Pixel coordinate boxes
- - - - - - -

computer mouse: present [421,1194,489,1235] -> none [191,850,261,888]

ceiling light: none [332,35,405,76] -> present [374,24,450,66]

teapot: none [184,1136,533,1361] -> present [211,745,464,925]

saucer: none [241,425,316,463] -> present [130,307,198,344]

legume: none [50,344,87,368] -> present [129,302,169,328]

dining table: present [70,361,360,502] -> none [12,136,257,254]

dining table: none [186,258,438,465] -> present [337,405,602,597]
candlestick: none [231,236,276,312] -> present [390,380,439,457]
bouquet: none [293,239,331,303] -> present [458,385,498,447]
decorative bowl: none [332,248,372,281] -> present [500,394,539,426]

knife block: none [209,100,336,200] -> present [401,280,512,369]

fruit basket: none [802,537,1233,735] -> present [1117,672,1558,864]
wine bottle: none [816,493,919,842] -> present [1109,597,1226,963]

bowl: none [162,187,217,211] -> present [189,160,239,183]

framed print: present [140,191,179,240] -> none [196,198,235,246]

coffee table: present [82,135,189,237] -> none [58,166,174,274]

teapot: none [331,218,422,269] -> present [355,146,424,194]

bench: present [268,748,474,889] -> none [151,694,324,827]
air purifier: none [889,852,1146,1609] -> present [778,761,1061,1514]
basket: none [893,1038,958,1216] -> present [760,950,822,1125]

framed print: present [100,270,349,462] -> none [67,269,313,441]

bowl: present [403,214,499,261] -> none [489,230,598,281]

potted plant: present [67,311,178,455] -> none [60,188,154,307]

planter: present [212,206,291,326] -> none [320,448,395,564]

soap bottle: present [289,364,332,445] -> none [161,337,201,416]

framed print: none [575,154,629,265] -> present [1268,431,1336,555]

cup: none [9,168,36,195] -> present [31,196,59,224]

- - - - - - -

→ Required work
Your task is to retype the entries verbatim, starting with the line that holds "wine bottle: none" and stopping after the line that holds "air purifier: none".

→ Expected output
wine bottle: none [816,493,919,842] -> present [1109,597,1226,963]

bowl: none [162,187,217,211] -> present [189,160,239,183]

framed print: present [140,191,179,240] -> none [196,198,235,246]

coffee table: present [82,135,189,237] -> none [58,166,174,274]

teapot: none [331,218,422,269] -> present [355,146,424,194]

bench: present [268,748,474,889] -> none [151,694,324,827]
air purifier: none [889,852,1146,1609] -> present [778,761,1061,1514]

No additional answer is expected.